WHAT YOU HAVE TO DO — The answer must consist of every record below, transcribed exactly.

Dataset entries
______

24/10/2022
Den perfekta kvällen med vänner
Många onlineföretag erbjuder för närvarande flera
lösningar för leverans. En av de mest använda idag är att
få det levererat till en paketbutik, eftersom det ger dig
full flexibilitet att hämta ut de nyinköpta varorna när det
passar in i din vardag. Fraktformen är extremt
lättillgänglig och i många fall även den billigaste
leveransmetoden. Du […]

______

TASK SOLUTION —
24/10/2022
Den perfekta kvällen med vänner
Många onlineföretag erbjuder för närvarande flera
lösningar för leverans. En av de mest använda idag är att
få det levererat till en paketbutik, eftersom det ger dig
full flexibilitet att hämta ut de nyinköpta varorna när det
passar in i din vardag. Fraktformen är extremt
lättillgänglig och i många fall även den billigaste
leveransmetoden. Du […]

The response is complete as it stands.